▶ The problem
In the article below about military kids moving, what did the 2.5-year-old son do on the first night after the family moved to Maryland?

▶ Selected text
====
By Rebecca Alwine, Army Spouse

The summer months bring vacations and time off from school for kids. But military kids often have other things happening over the summer months such as saying goodbye to friends or moving across the country (or world) during a military move. Social media is full of memes and images talking about how military brats will say goodbye to so many people in their lifetime and how resilient they are. Those of us who get to raise military kids know exactly how true this is, especially the resiliency part. PCS season is hard for the whole family, but how often do we hear from the kids involved?

We reached out to military brats and their parents as they were going through a PCS. Some of the things they had to say are funny, some are happy, and some are sad. They run the gamut of emotions and experiences we all have when moving.

The Littlest Military Brats

  • “When we moved to Maryland, my 2.5 year old son locked himself in the bedroom that very first night! When we called the emergency maintenance number they kept telling me I could easily unlock it with an eyeglass screwdriver. I kept trying to explain to them the house was still in boxes!” ~ Jennifer, military spouse
  • 20 years ago Erin (a military brat) told us that when her mom was moving one of the beds in the kids’ room, she found a stick of butter with teeth marks in it, underneath the bed. Thank goodness she found it before the movers did!
  • Two year old S.R. was moving from overseas and spent a bit of time running up and down the aisle of the plane high-fiving anyone who would stick their hand out. (This is when we love Space-A flights full of people who understand!)  He also was very over hotel rooms, as he expressed by saying “not another hotel!” after three flights, a two hour drive and his third hotel.
  • “About six months after my son’s first PCS, we went on a two week vacation. As we were coming home, he kept talking about his new house. It took the entire trip home and him seeing the same house to believe we hadn’t moved again.” ~ a Military Spouse

And Military Brats continue to say some of the darndest, and truest things.
====
▶ Supplied material
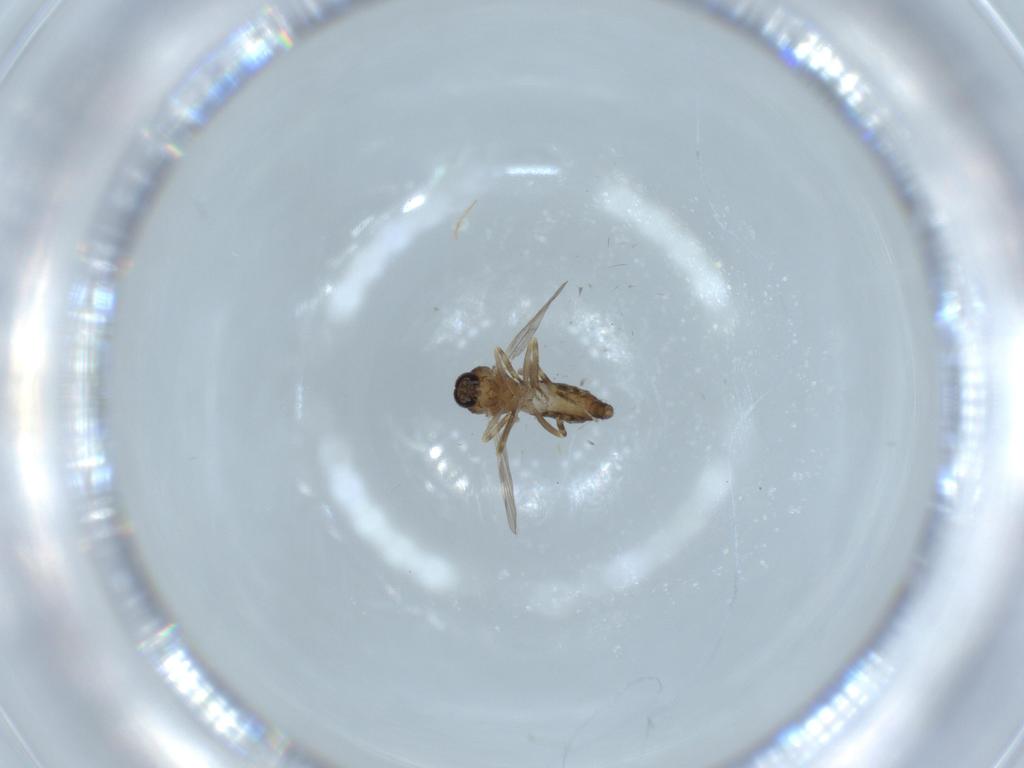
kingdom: Animalia
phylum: Arthropoda
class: Insecta
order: Diptera
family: Ceratopogonidae
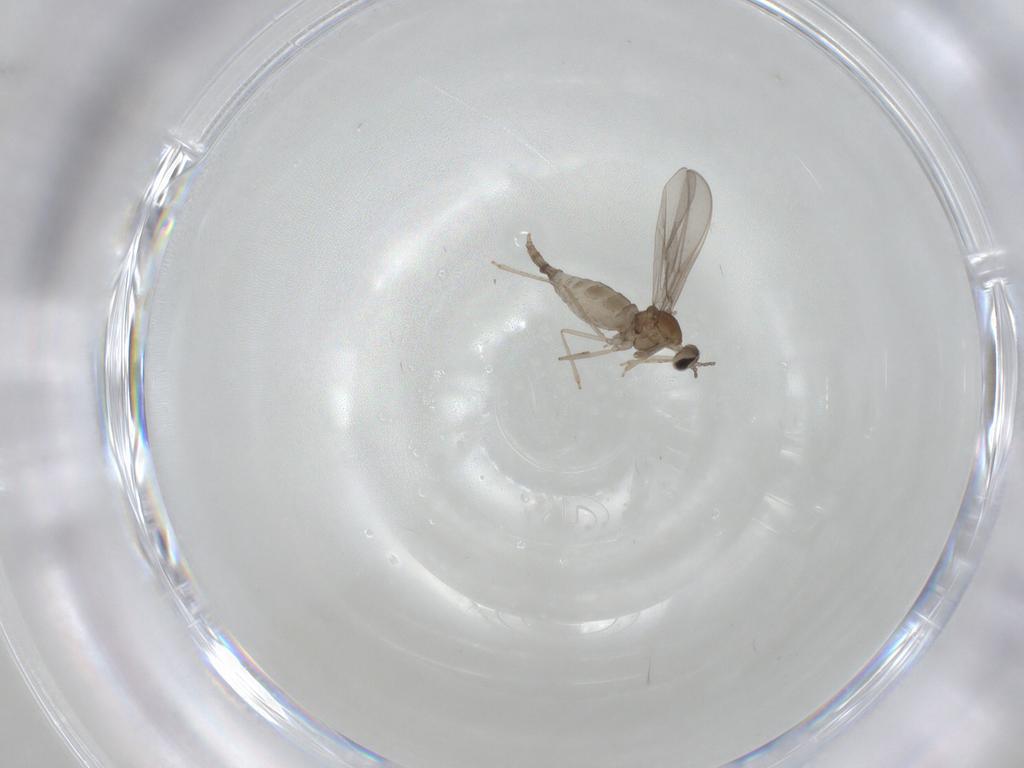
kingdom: Animalia
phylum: Arthropoda
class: Insecta
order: Diptera
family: Cecidomyiidae
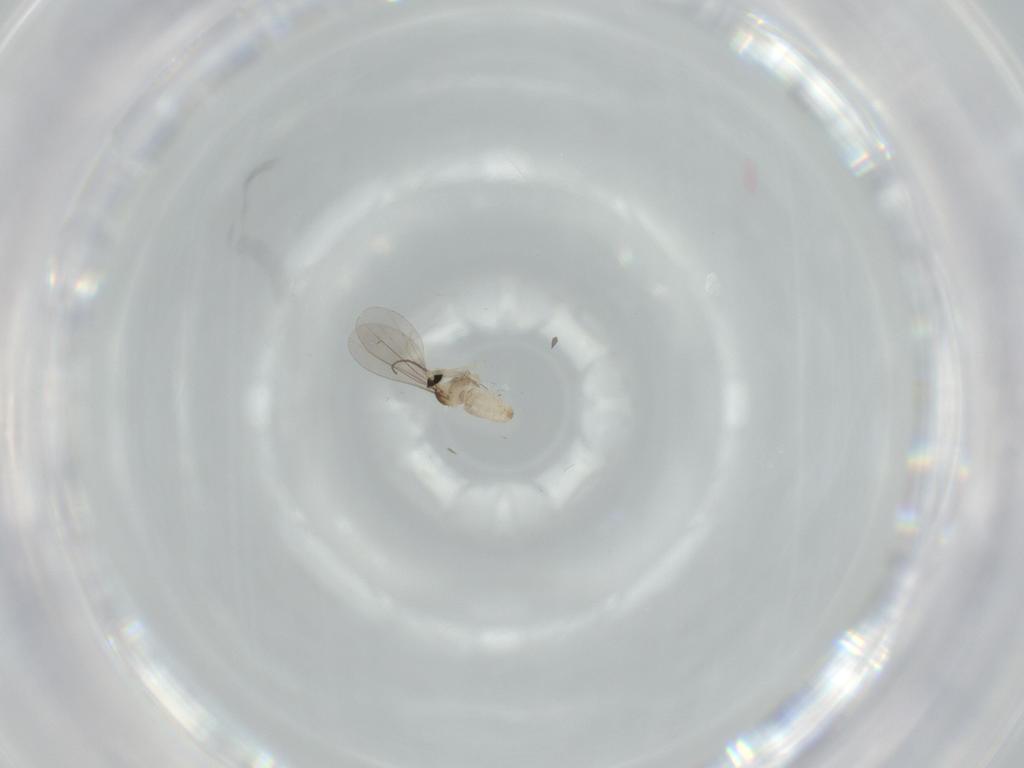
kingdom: Animalia
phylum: Arthropoda
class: Insecta
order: Diptera
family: Cecidomyiidae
====
▶ In response
He locked himself in the bedroom.